▶ _CONSEGNA_
Riscrivi come elenco puntato il paragrafo dell'estratto sulla registrazione discografica che comincia con «E` però possibile fare altre osservazioni», mantenendone i fatti principali.

▶ _ESTRATTO FORNITO_
....................

E` però possibile fare altre osservazioni. La storia della discografia ha conosciuto un periodo in cui si è puntato, sempre di più, ad un tipo di produzione asettica e irreale, un tipo di produzione effettuata in studi di registrazione sempre più sofisticati ed a tenuta stagna, allo scopo di escludere totalmente la realtà del mondo esterno (ciò, naturalmente, escludendo le rare eccezioni che confermano la regola). Così come si cercava di escludere dal suono di uno strumento, e da quello della voce, ogni elemento spurio. Il recupero degli elementi spuri nel suono degli strumenti è andato maturando di pari passo con un inversione di tendenza nelle tecniche di registrazione che si sono orientate, sempre più, verso un recupero di vitalità e concretezza. Il punk e il lo-fi sono stati tentativi in tal senso, se pure abbiano portato ad una falsa soluzione del problema. Meno evasiva sembra oggi essere l`azione di coloro che operano per non escludere dalle registrazioni il suono dell`ambiente in cui queste avvengono, e quella ancor più estrema in cui i musicisti individuano un ambiente in cui mimetizzarsi all`atto di registrare la propria musica. L`anno scorso è stato ristampato “Schwarzaldfahrt” di Peter Brötzmann ed Han Bennink, un disco registrato nel 1977 dentro la foresta nera che, all`epoca della sua pubblicazione, sembrò essere una semplice curiosità imputabile solo alla stramberia dei due strumentisti. E forse quello era. Ma non sempre le cose finiscono per essere quello che sono, o che sembrano, ed oggi quel disco è il più fulgido esempio in grado di rappresentare un`inversione di tendenza (almeno per quanto riguarda il tipo di produzioni che ci interessano).

....................

▶ _MATERIALE_
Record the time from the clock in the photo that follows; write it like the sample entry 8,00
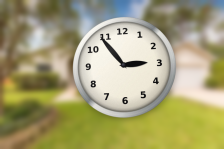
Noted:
2,54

....................

▶ _SVOLGIMENTO_
- La discografia ha attraversato un periodo di produzione sempre più asettica e irreale. Le registrazioni avvenivano in studi sofisticati e a tenuta stagna, per escludere del tutto il mondo esterno, salvo rare eccezioni.
- Allo stesso modo si cercava di eliminare ogni elemento spurio dal suono degli strumenti e della voce.
- Il recupero di questi elementi spuri è maturato insieme a un'inversione di tendenza. Le tecniche di registrazione si sono orientate verso maggiore vitalità e concretezza.
- Il punk e il lo-fi sono stati tentativi in questa direzione, ma hanno portato a una falsa soluzione del problema.
- Oggi sembra meno evasivo chi non esclude dalle registrazioni il suono dell'ambiente. Ancora più estremo è chi sceglie un ambiente in cui mimetizzarsi mentre registra.
- L'anno scorso è stato ristampato «Schwarzaldfahrt» di Peter Brötzmann e Han Bennink, registrato nel 1977 nella foresta nera. All'uscita sembrò una semplice curiosità, dovuta alla stramberia dei due strumentisti. Oggi è il più fulgido esempio di questa inversione di tendenza.